WHAT TO DO: Starting at the top of the listing, extract every line up to and including the one with "index mcp: (269, 227)". Pictures stay out of the copy.

━━━━━━━━━━━━━━━━━━━━━━━━━━━━━━

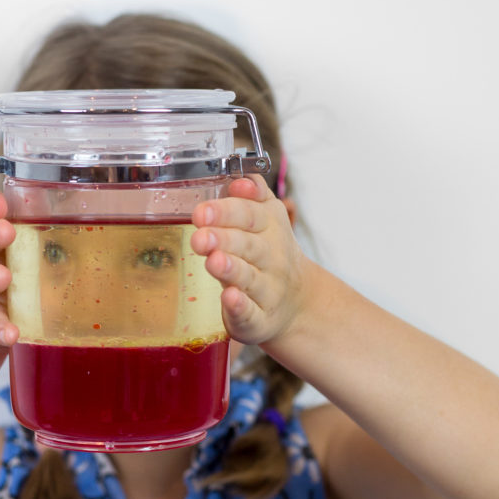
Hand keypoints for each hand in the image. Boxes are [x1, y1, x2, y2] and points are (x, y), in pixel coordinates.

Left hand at [190, 176, 307, 345]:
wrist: (298, 302)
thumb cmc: (269, 253)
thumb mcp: (267, 217)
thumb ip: (252, 194)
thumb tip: (239, 179)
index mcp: (269, 227)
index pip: (249, 214)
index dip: (226, 211)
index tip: (201, 212)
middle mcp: (271, 257)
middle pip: (248, 245)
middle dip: (224, 239)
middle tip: (199, 236)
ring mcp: (267, 289)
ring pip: (249, 278)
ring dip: (231, 269)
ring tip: (213, 261)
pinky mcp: (260, 319)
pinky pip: (251, 313)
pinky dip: (240, 307)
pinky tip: (229, 299)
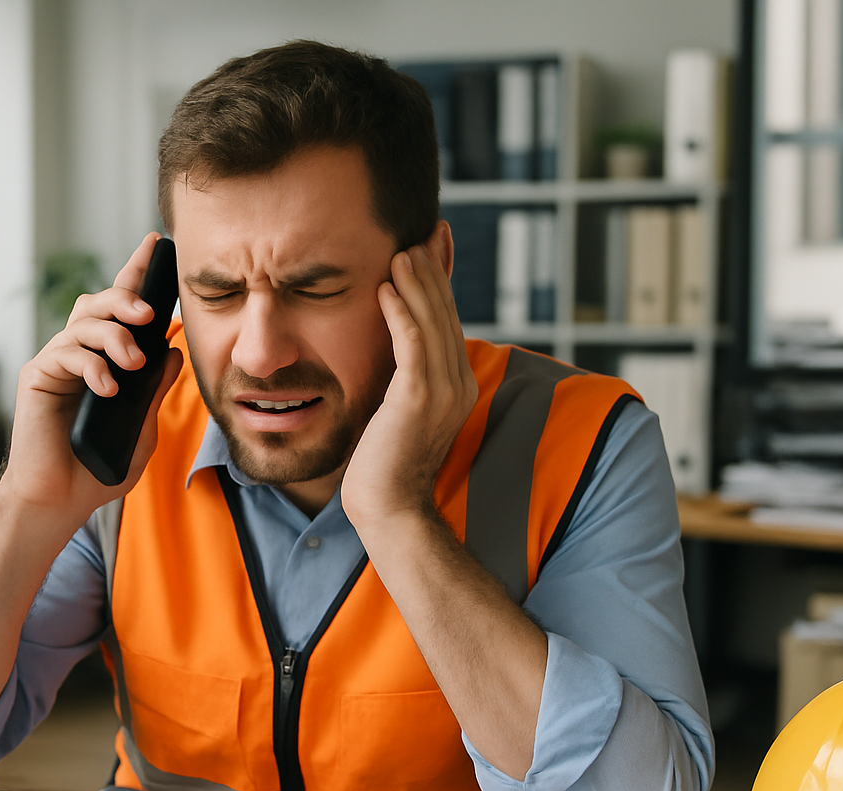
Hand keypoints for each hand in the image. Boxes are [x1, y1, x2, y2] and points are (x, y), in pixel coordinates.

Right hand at [0, 233, 183, 524]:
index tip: (154, 245)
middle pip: (97, 303)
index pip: (121, 310)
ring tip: (132, 361)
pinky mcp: (37, 377)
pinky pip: (64, 353)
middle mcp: (79, 355)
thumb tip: (172, 349)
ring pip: (82, 322)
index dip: (135, 274)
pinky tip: (107, 388)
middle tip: (148, 314)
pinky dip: (91, 366)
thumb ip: (155, 389)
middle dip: (125, 299)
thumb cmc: (99, 469)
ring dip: (113, 334)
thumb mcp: (142, 427)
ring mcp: (56, 364)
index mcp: (106, 360)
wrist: (61, 501)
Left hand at [342, 227, 476, 530]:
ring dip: (417, 284)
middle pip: (446, 315)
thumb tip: (396, 337)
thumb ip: (404, 371)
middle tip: (420, 232)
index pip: (449, 320)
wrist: (387, 507)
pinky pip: (412, 346)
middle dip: (432, 272)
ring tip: (401, 250)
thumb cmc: (383, 460)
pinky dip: (402, 313)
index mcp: (459, 384)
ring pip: (433, 324)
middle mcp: (459, 384)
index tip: (432, 242)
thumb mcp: (398, 404)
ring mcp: (443, 392)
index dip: (440, 281)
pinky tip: (387, 288)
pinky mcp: (419, 400)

━━━━━━━━━━━━━━━━━━━━━━━━━━━━━━

RESPONSE FOR THIS EXERCISE:
Hand keypoints for each hand in the image. Boxes are [x1, y1, x2, y2] and points are (x, y), in pixel coordinates.

Left hand at [190, 176, 307, 345]:
wrist: (298, 302)
thumb cmc: (269, 253)
thumb mcp: (267, 217)
thumb ip: (252, 194)
thumb tip: (239, 179)
index mcp: (269, 227)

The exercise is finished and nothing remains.